フェリング・ファーマ株式会社は、スイスに本社を有するフェリング・ファーマシューティカルズ社(以下 フェリング社)の日本法人として、2001年2月に設立されました。

フェリング社の “People come first at Ferring - すべては「人」からはじまる”という企業理念の下に、特に産婦人科、泌尿器科、消化器科及び内分泌科の四領域を重点領域として、アンメット・メディカル・ニーズ、すなわち世界の未だ満たされていない医療ニーズに対して革新的な治療薬を提供する、価値のある製薬会社を目指しています。

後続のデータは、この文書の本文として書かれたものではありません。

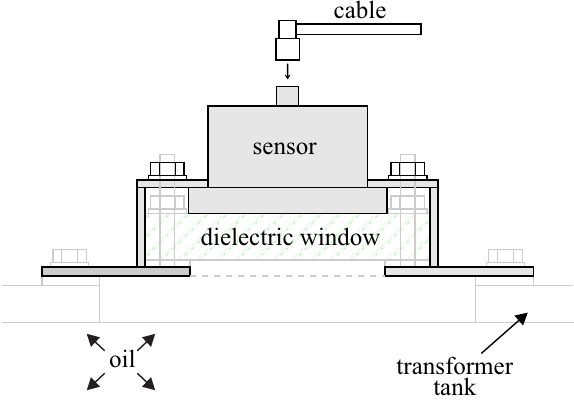
Figure 2. UHF sensor and window assembly on a transformer hatch cover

現在は、不妊症領域と小児科・泌尿器科領域を主な柱として、医薬品事業を展開しています。

97の国と地域でMENOPUR®の名で広く承認販売されているHMG注射用75IU/150IU「フェリング」(ヒト下垂体性性腺刺激ホルモン製剤)と、尿浸透圧あるいは尿比重の低下に伴う夜尿症の適応を持つミニリンメルト®OD錠120μg/240μg(デスモプレシン口腔内崩壊錠)の2つの製品の製造販売元となっています。

 

ミニリンメルト®OD錠は、フェリング社が開発し、協和発酵キリン株式会社が導入・販売している他のデスモプレシン製剤(点鼻液、スプレー、注射液)と合わせて、協和発酵キリン株式会社とコ・プロモーションを行っています。

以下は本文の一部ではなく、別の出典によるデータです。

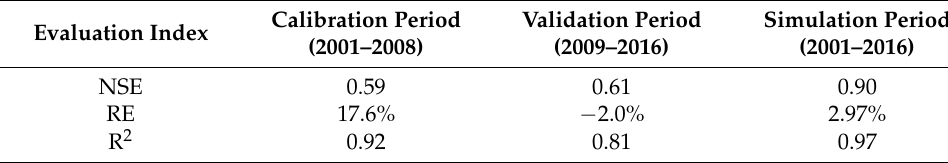
Table 3. Simulation efficiency and evaluation index in different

そして、2014年 不妊治療向け黄体ホルモン製剤ルティナスを自社製造・発売開始しています。

 

<フェリングファーマと不妊治療>

上記にも書いたとおり、フェリングファーマ社は日本において3つの不妊治療向け製剤を販売しています。

HMG注射用75IU・150IU「フェリング」(ヒト下垂体性性腺刺激ホルモン製剤)

プロゲステロン腟錠 ルティナス腟錠100mg(プロゲステロン製剤)

ヨーロッパにおいてブランドを確立している製品ですので、日本でも先生方に支持されている製品とも言えます。特にルティナスは日本で初めてのプロゲステロン膣錠製剤なので、非常に注目されているところです。